Change is one of the most difficult things for humans to readily accept. People commonly resist change for a variety of reasons. Although you intend for the change to result in a positive outcome, change is often viewed as negative. Anyone who has worked in or led an organization's transformation understands change is not easy. We are so ingrained in the way that we do things that to do it a new way, or to stop doing something causes us to feel uncomfortable. We equate uncomfortable with wrong, instead of different, and there's a tendency to go back to what was comfortable.
One key to changing a habit is to put desired behavior on the path of least resistance, so it takes less energy to do it than to avoid it. It often takes more than 20 seconds to make a difference, but the strategy is universally applicable: Lower the activation energy for habits you want to adopt and raise it for habits you want to avoid. In physics, activation energy is the stimulus required to cause some sort of reaction. With human behavior, it’s the energy we must first expend in order to do something new.

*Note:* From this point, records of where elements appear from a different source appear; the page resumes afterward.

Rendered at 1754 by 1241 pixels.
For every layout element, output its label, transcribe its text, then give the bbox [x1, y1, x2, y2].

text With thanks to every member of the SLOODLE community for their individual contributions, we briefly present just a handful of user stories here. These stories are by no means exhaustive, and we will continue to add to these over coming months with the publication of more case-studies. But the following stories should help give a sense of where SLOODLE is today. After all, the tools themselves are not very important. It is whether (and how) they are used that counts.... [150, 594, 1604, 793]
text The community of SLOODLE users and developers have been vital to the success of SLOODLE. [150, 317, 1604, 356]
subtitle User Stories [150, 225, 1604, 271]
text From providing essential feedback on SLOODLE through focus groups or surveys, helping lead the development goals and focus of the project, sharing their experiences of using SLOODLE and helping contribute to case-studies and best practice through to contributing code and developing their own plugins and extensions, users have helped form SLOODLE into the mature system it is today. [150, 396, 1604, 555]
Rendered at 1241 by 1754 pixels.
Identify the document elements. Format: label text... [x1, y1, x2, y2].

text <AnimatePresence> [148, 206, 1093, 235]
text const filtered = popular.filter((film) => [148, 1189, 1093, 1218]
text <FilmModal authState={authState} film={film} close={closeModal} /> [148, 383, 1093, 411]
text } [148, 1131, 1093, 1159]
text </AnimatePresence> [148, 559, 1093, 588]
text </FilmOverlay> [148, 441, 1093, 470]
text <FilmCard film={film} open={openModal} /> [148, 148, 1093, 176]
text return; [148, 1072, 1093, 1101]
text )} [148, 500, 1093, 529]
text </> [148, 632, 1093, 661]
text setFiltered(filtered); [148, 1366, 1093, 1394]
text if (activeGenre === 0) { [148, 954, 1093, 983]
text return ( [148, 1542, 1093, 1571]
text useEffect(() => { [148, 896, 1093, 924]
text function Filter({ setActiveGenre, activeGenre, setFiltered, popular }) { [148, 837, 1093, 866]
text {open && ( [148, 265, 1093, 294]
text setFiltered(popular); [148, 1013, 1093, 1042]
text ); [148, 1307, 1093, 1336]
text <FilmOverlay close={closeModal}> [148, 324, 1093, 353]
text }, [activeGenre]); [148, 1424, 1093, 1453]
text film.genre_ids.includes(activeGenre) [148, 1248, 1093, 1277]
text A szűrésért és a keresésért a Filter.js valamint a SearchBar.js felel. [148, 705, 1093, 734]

In his book, The Happiness Advantage, Shawn Achor talks about his experience with activation energy when he was trying to practice guitar more frequently. In his description of what he calls the 20-Second Rule, Shawn put the guitar closer to the couch and moved the television remote further away – about 20 seconds away, to be exact. “What I had done here, essentially, was put the desired behavior on the path of least resistance, so it actually took less energy for me to pick up and practice the guitar than to avoid it.” He calls it the 20-second Rule, “because lowering the barrier to change by just 20 seconds was all it took to help me form a new life habit.”
Sustainable behavior change is not something that occurs as a result of doing a 30 or 90-day program, nor is it something that you master after doing it for a year. Change takes a daily commitment to put in the time and energy, knowing that the return on that investment is great. The more we are able to reduce the resistance to, the better we are able to focus on things that matter most to us.
Sustaining lasting change often feels impossible because our willpower is limited. And when willpower fails, we fall back on our old habits and succumb to the path of least resistance. This principle shows how, by making small energy adjustments, we can reroute the path of least resistance and replace bad habits with good ones.
Change should be ongoing and employees should be a critical part of that process so there is not fear of change but a willingness to embrace it because it’s a part of the everyday process in the organization.
Look at the good habits you want to develop and see if there’s a way you can make them easier to begin by 20 seconds. Conversely, want to stop a bad habit? Increase the time it takes to initiate it by 20 seconds.